▶ Task statement:
Your answer should be every line of the records that contains the word "Document".

▶ Extracted material:
-.-.-
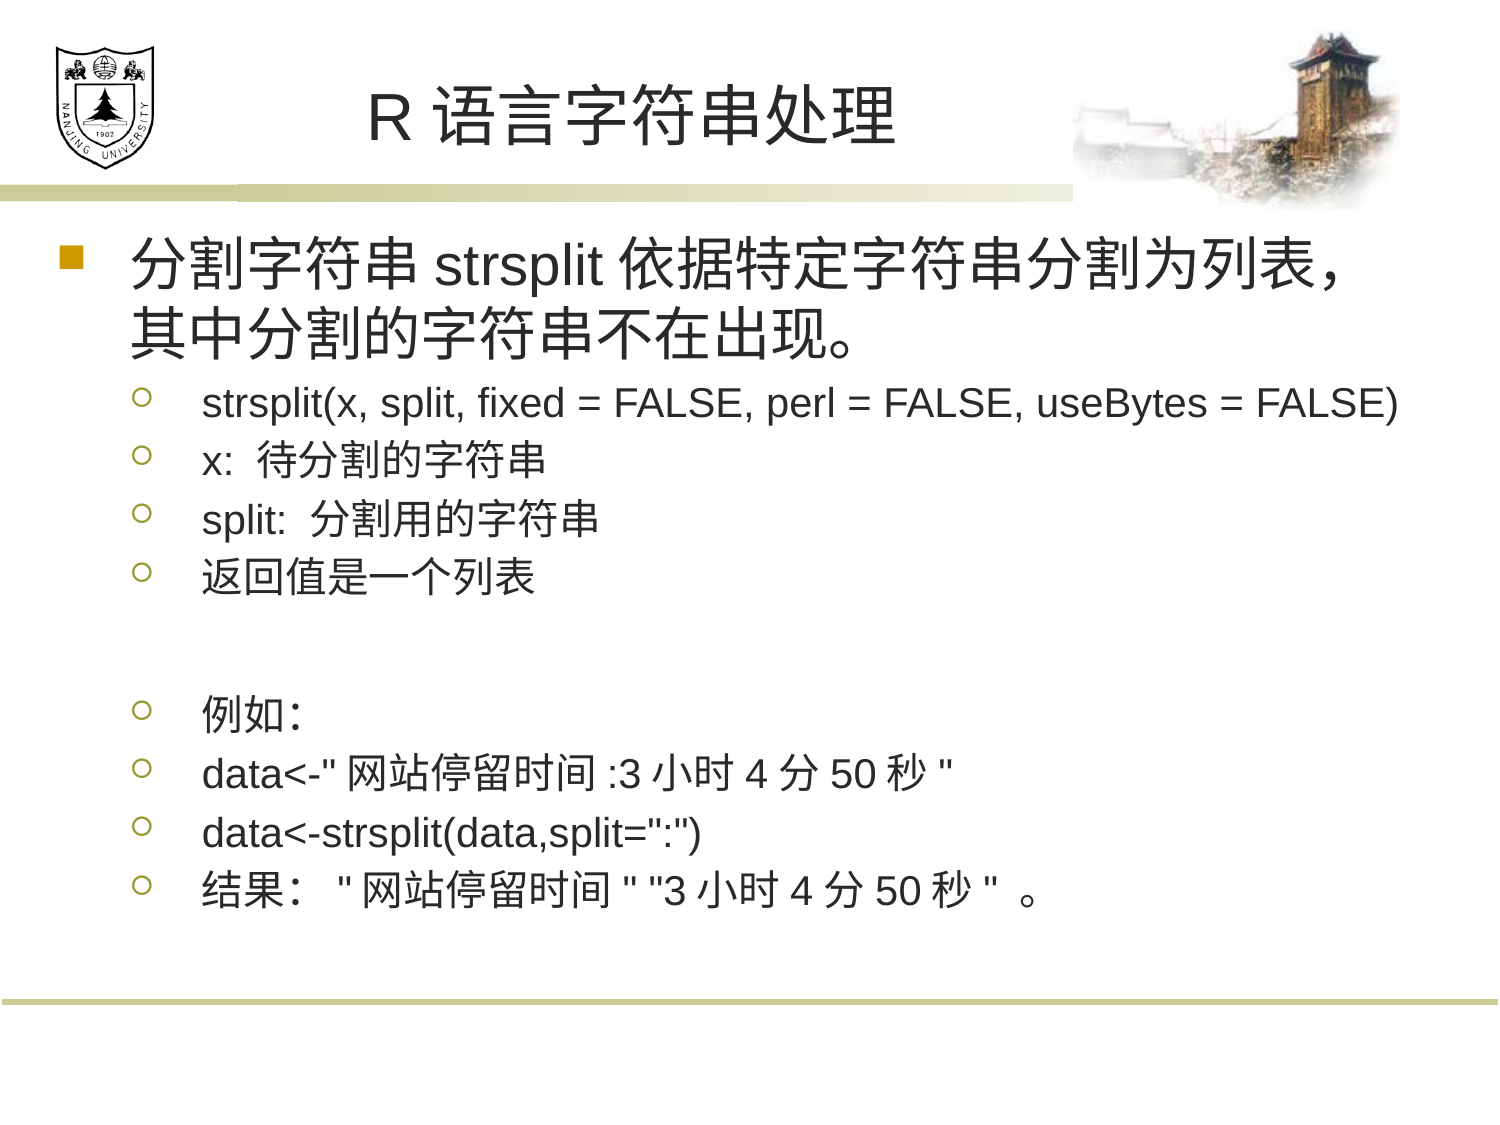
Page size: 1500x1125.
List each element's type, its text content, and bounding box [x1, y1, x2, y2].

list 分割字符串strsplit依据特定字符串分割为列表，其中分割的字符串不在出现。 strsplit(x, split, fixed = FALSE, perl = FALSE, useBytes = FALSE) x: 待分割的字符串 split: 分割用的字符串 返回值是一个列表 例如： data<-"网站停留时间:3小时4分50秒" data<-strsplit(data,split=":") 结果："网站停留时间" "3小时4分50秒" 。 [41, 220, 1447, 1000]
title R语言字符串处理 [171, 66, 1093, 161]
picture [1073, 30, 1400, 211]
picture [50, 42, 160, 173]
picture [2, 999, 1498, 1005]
-.-.-
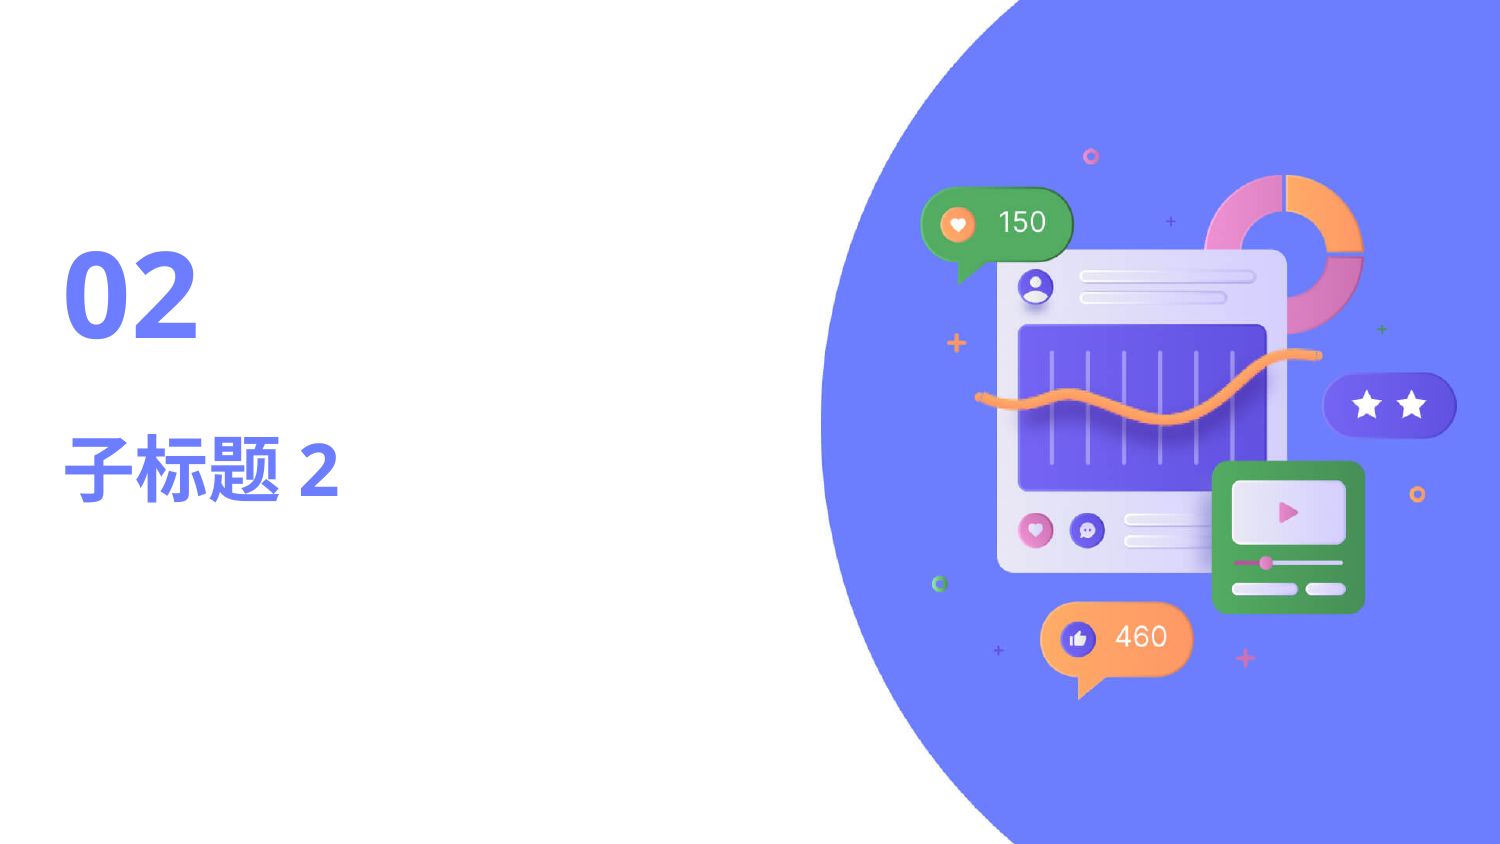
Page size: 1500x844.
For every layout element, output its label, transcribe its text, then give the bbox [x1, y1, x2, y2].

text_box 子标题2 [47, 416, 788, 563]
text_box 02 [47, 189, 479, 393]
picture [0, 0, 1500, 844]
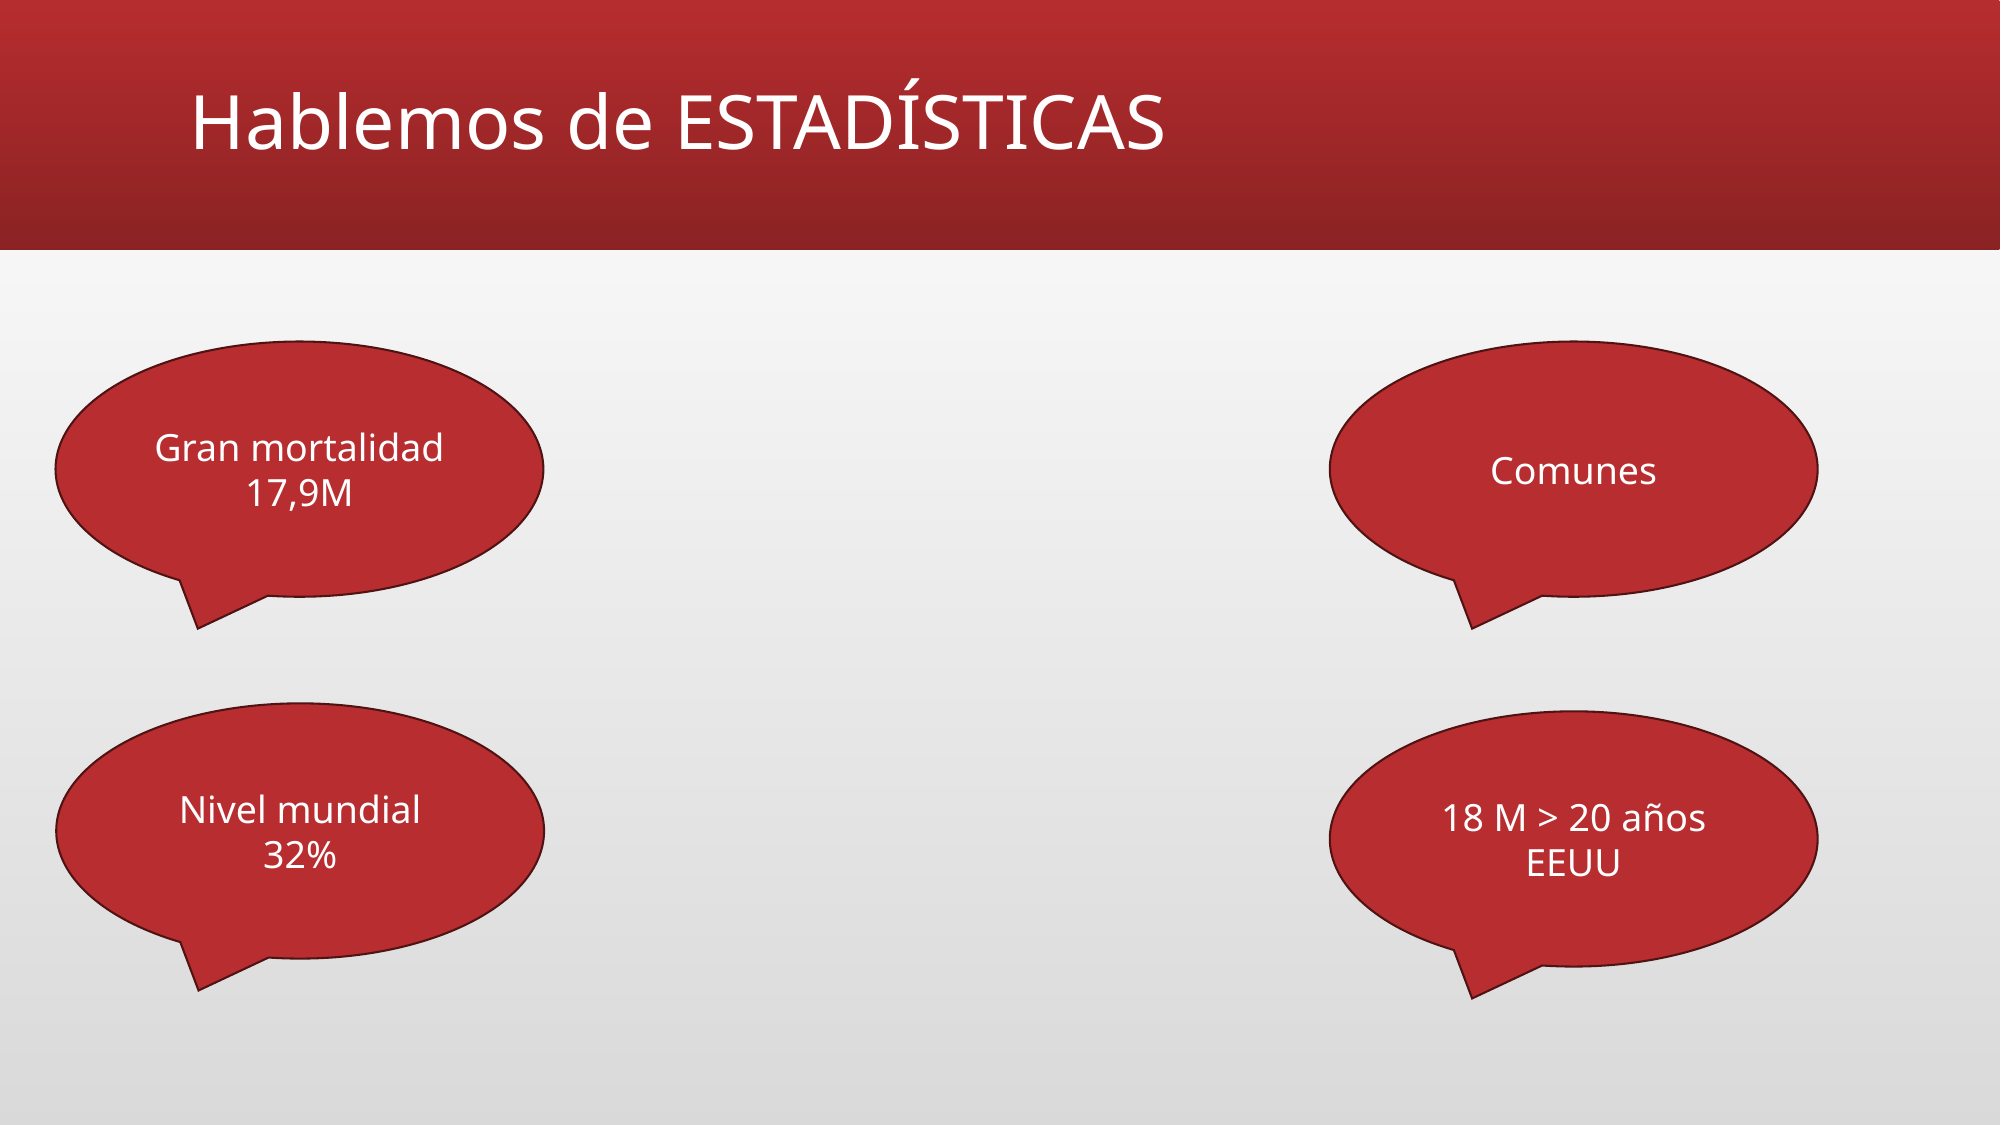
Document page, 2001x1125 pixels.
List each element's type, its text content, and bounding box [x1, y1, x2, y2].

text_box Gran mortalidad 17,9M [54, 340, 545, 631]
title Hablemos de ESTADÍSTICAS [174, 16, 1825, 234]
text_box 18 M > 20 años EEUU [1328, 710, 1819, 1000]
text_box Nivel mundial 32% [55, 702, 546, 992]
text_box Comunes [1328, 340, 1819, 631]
-.-.-
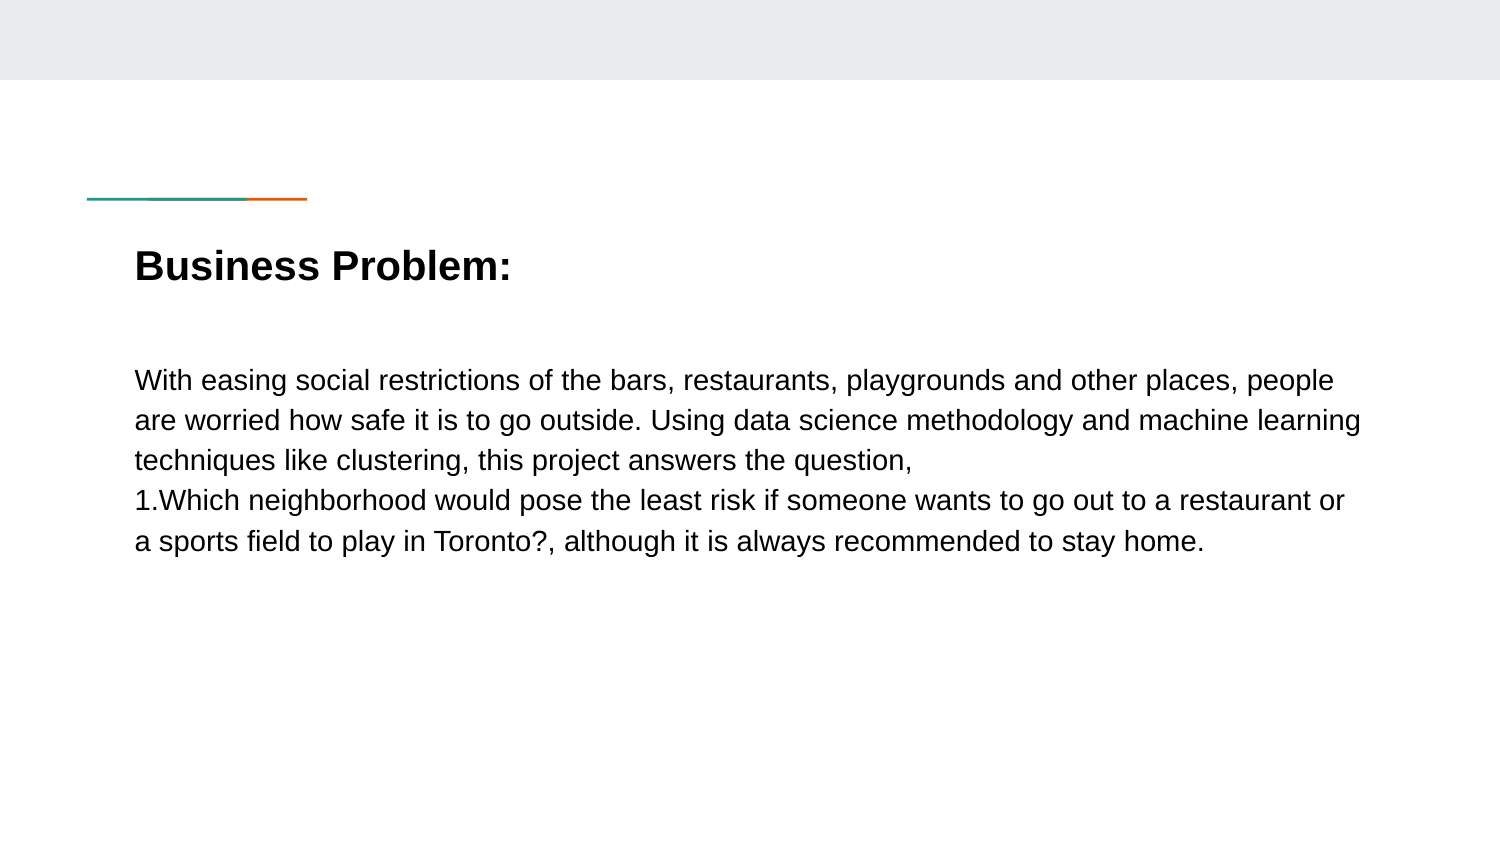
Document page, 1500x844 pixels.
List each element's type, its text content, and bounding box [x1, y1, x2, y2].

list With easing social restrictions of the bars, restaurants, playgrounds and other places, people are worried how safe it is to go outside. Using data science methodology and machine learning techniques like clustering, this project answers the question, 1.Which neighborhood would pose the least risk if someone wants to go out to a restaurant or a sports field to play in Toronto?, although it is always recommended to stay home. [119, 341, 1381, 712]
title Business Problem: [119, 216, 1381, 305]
-.-.-
▶ Response area:
Document page, 2001x1125 pixels.
Document page, 1500x844 pixels.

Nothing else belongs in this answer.